Collection entries
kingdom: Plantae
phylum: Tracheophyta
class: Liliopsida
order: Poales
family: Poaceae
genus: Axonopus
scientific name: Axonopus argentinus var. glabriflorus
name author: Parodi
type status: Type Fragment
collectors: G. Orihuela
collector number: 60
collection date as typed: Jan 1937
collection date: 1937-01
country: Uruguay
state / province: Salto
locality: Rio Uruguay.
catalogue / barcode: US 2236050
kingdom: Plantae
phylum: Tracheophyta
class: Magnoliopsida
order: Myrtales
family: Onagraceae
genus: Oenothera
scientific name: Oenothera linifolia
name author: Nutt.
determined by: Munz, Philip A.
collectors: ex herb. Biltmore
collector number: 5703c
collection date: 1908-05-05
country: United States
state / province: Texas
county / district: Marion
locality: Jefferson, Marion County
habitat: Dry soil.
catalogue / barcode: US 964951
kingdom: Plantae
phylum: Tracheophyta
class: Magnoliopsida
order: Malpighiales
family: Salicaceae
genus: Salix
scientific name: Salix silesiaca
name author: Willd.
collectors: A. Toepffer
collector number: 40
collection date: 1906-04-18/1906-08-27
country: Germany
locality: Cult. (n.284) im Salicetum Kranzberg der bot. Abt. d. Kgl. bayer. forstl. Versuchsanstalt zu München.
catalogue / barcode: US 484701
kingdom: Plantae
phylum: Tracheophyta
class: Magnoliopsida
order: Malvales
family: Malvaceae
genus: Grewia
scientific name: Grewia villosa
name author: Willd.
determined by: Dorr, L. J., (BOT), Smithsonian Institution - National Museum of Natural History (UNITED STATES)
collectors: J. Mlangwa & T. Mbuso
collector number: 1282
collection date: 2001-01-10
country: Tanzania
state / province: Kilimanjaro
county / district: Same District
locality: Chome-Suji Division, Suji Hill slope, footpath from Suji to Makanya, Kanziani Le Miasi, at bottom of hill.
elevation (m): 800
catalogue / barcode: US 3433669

# WORK TO COMPLETE
Turn every line of the listing above into a Markdown table with the columns Row and Line, leaving out any blank lines.

# TASK ANSWER
| Row | Line |
|---|---|
| 1 | kingdom: Plantae |
| 2 | phylum: Tracheophyta |
| 3 | class: Liliopsida |
| 4 | order: Poales |
| 5 | family: Poaceae |
| 6 | genus: Axonopus |
| 7 | scientific name: Axonopus argentinus var. glabriflorus |
| 8 | name author: Parodi |
| 9 | type status: Type Fragment |
| 10 | collectors: G. Orihuela |
| 11 | collector number: 60 |
| 12 | collection date as typed: Jan 1937 |
| 13 | collection date: 1937-01 |
| 14 | country: Uruguay |
| 15 | state / province: Salto |
| 16 | locality: Rio Uruguay. |
| 17 | catalogue / barcode: US 2236050 |
| 18 | kingdom: Plantae |
| 19 | phylum: Tracheophyta |
| 20 | class: Magnoliopsida |
| 21 | order: Myrtales |
| 22 | family: Onagraceae |
| 23 | genus: Oenothera |
| 24 | scientific name: Oenothera linifolia |
| 25 | name author: Nutt. |
| 26 | determined by: Munz, Philip A. |
| 27 | collectors: ex herb. Biltmore |
| 28 | collector number: 5703c |
| 29 | collection date: 1908-05-05 |
| 30 | country: United States |
| 31 | state / province: Texas |
| 32 | county / district: Marion |
| 33 | locality: Jefferson, Marion County |
| 34 | habitat: Dry soil. |
| 35 | catalogue / barcode: US 964951 |
| 36 | kingdom: Plantae |
| 37 | phylum: Tracheophyta |
| 38 | class: Magnoliopsida |
| 39 | order: Malpighiales |
| 40 | family: Salicaceae |
| 41 | genus: Salix |
| 42 | scientific name: Salix silesiaca |
| 43 | name author: Willd. |
| 44 | collectors: A. Toepffer |
| 45 | collector number: 40 |
| 46 | collection date: 1906-04-18/1906-08-27 |
| 47 | country: Germany |
| 48 | locality: Cult. (n.284) im Salicetum Kranzberg der bot. Abt. d. Kgl. bayer. forstl. Versuchsanstalt zu München. |
| 49 | catalogue / barcode: US 484701 |
| 50 | kingdom: Plantae |
| 51 | phylum: Tracheophyta |
| 52 | class: Magnoliopsida |
| 53 | order: Malvales |
| 54 | family: Malvaceae |
| 55 | genus: Grewia |
| 56 | scientific name: Grewia villosa |
| 57 | name author: Willd. |
| 58 | determined by: Dorr, L. J., (BOT), Smithsonian Institution - National Museum of Natural History (UNITED STATES) |
| 59 | collectors: J. Mlangwa & T. Mbuso |
| 60 | collector number: 1282 |
| 61 | collection date: 2001-01-10 |
| 62 | country: Tanzania |
| 63 | state / province: Kilimanjaro |
| 64 | county / district: Same District |
| 65 | locality: Chome-Suji Division, Suji Hill slope, footpath from Suji to Makanya, Kanziani Le Miasi, at bottom of hill. |
| 66 | elevation (m): 800 |
| 67 | catalogue / barcode: US 3433669 |